Passage:
##########

# My cat Misty



## Philip silkner (May 18, 2021)

Hi I’m new ....I adopted my cat misty on August 2 2019 at 11 week old from humane society...She was born may 15 2019...And just turned 2 years old..Glad to be hear


----------



## Kitty827 (Sep 3, 2020)

Hi and welcome! Misty is adorable! I love that last picture of her. She looks like a sweetie!


----------



## Philip silkner (May 18, 2021)

Thank you 😊 I love her so much


----------



## Kitty827 (Sep 3, 2020)

You're welcome! I am sure you do! She's beautiful! She looks like a MaineCoon in that picture. She is very fluffy!


----------



## Mosi (May 17, 2021)

LOVE the whiskers. ♥
I always like luxurious whiskers on a cat, and Misty's are wonderful.


----------



## Philip silkner (May 18, 2021)

##########

Problem set:
[A] Name every distinct user who appears as a poster in the thread about the cat Misty.
[B] Continue the thread about the cat Misty by writing the reply that belongs under its final header.

Data section:
##########

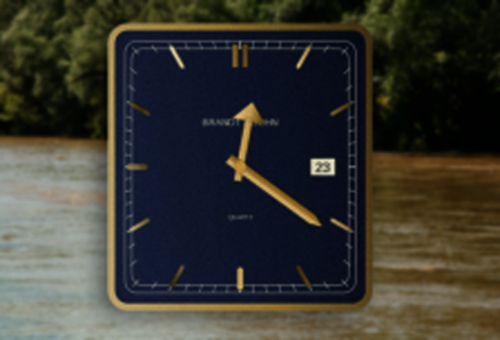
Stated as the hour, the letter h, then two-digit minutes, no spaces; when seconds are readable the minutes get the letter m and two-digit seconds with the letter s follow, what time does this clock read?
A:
12h21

##########

Results for the exercise:
[A] Philip silkner, Kitty827, Mosi

[B]
Mosi said:


> LOVE the whiskers. ♥
> I always like luxurious whiskers on a cat, and Misty's are wonderful.


So long they are


----------



## Catgirl13 (Jan 29, 2021)

Hi welcome to the forum hope to see ya around!
Aww, Misty is so cute!!


----------



## eldercat (Jul 3, 2015)

That picture of her in the basin is very cute too!


----------



## MaumauTigerlily (Jun 2, 2021)

eldercat said:


> That picture of her in the basin is very cute too!


My cat used to do that too. So cute..and had the interest in human food as well.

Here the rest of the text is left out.